Today the FTC issued guidance for companies developing mobile applications for children. Here are the key recommendations that every mobile developer should take away:
App developers should provide this information through simple and short disclosures or icons that are easy to find and understand on the small screen of a mobile device. Parents should be able to learn what information an app collects, how the information will be used, and with whom the information will be shared. App developers also should alert parents if the app connects with any social media, or allows targeted advertising to occur through the app. Third parties that collect user information through apps also should disclose their privacy practices, whether through a link on the app promotion page, the developers’ disclosures, or another easily accessible method.
I’m also hoping that Apple and Google are tuning into the FTC’s urging that they do much more to enforce their privacy-policy requirements:
The app stores also should do more to help parents and kids. The two major app stores provide the basic architecture for communicating information about the kids apps they offer, such as pricing and category information. However, the app stores should provide a more consistent way for developers to display information regarding their app’s data collection practices and interactive features. For example, app stores could provide a designated space for developers to disclose this information. The app stores also could provide standardized icons to signal features, such as a connection with social media services.
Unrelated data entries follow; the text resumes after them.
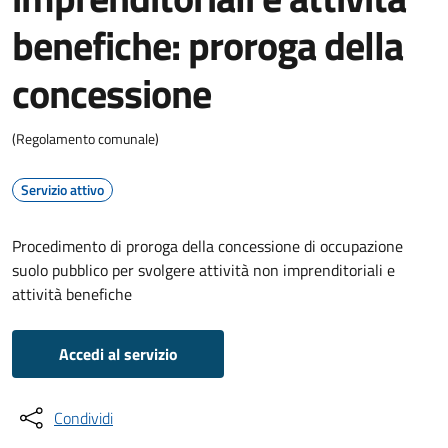
benefiche: proroga della
concessione
(Regolamento comunale)
Servizio attivo
Procedimento di proroga della concessione di occupazione
suolo pubblico per svolgere attività non imprenditoriali e
attività benefiche
Accedi al servizio
Condividi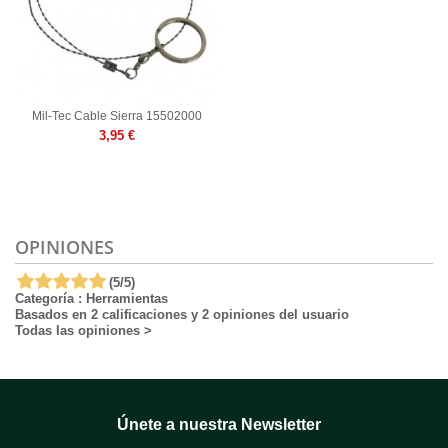
Mil-Tec Cable Sierra 15502000
3,95 €
OPINIONES
(
5
/
5
)
Categoría :
Herramientas
Basados en
2
calificaciones y
2
opiniones del usuario
Todas las opiniones
>
Únete a nuestra Newsletter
Although the app store developer agreements require developers to disclose the information their apps collect, the app stores do not appear to enforce these requirements. This lack of enforcement provides little incentive to app developers to provide such disclosures and leaves parents without the information they need. As gatekeepers of the app marketplace, the app stores should do more. This recommendation applies not just to Apple and Google, but also to other companies that provide a marketplace for kids mobile apps.
I’ve written before about the disfunctional privacy framework of the app marketplaces. With the talent and resources available to these companies, there’s no reason that we can’t quickly have a framework that works much better for users (kids and grownups!) and meets the FTC challenge. It’s time to get on with it.